Andrzej Nowak (b. 1960 in Kraków) is a Polish historian and a public intellectual. He is a professor at the Institute of History of Jagiellonian University and is the head of the Comparative Imperial Studies Section at the Institute of History at the Polish Academy of Sciences.
Between 1980 and 1988 he was involved in anti-Communist journalistic and educational activities in Poland, publishing many articles in so-called underground magazines, as well as participating in a system of alternative lectures of history for workers organized during the martial law in Poland. He was the co-founder and for many years (1995-2012) chief editor of the prestigious conservative cultural-political magazine (bi-monthly) "Arcana”.
Prof. Nowak lectured as a visiting professor at several universities in the United States (Columbia University, Harvard University, Rice University and the University of Virginia), Great Britain (University of Cambridge, University College of London), Canada (University of Toronto, Simon Fraser University, and University of Alberta), as well as the University College Dublin, University of Masaryk in Brno, European College in Natolin and the University of Tokyo.

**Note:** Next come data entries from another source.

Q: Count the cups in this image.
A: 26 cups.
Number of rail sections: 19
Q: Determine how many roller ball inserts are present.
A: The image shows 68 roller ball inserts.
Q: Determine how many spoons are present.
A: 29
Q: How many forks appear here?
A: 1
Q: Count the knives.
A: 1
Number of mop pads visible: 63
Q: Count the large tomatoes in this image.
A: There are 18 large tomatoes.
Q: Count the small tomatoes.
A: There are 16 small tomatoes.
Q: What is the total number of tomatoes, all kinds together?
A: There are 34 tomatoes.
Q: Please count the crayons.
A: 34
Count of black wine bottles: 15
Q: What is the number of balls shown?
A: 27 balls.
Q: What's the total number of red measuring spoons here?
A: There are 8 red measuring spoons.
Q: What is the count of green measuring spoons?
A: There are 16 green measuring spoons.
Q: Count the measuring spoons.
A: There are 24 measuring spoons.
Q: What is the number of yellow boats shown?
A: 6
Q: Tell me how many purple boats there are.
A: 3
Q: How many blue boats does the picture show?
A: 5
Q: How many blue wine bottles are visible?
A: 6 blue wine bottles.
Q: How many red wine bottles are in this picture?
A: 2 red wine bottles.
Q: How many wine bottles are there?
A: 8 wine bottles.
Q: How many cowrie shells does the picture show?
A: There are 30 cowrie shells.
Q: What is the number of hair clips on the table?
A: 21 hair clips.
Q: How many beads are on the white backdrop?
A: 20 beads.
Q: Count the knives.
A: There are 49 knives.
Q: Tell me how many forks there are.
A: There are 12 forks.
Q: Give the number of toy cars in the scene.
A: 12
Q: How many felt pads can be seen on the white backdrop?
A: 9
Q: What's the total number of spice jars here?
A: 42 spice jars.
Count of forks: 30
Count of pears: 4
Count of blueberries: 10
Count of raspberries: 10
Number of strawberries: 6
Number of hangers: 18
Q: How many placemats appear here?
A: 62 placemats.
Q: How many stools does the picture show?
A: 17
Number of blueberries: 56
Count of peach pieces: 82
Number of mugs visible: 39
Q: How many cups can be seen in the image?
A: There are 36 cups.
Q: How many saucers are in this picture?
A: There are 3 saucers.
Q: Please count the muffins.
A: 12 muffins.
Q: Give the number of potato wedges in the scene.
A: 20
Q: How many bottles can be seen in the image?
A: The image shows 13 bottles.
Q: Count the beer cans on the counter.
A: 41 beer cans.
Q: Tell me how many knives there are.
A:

His main research interests include imperial studies, cultural and political history and political thought in Russia and Eastern Europe in the 19th and 20th centuries, international relations and European historical memory policies. He is author of more than 30 books, among them: a multivolume History of Poland (so far 4 volumes of the planned 11), Imperiological Studies. A Polish Perspective (2011), Imperial Victims/Empires as Victims: 44 Views. History and Geopolitics: A Contest for Eastern Europe (2008), Russia and Eastern Europe: applied „imperiology” (2006);John Paul II – An Illustrated Biography (2005). His books have been sold in more than 400.000 copies.
He is the chairman of the Council of the Centre for Polish-Russian Dialogue and Understanding, as well as a member of the European Network of Remembrance and Solidarity Academic Council, and the Institute of National Remembrance Council.
He has received many awards and honors, including the Order of the White Eagle, Poland’s highest order.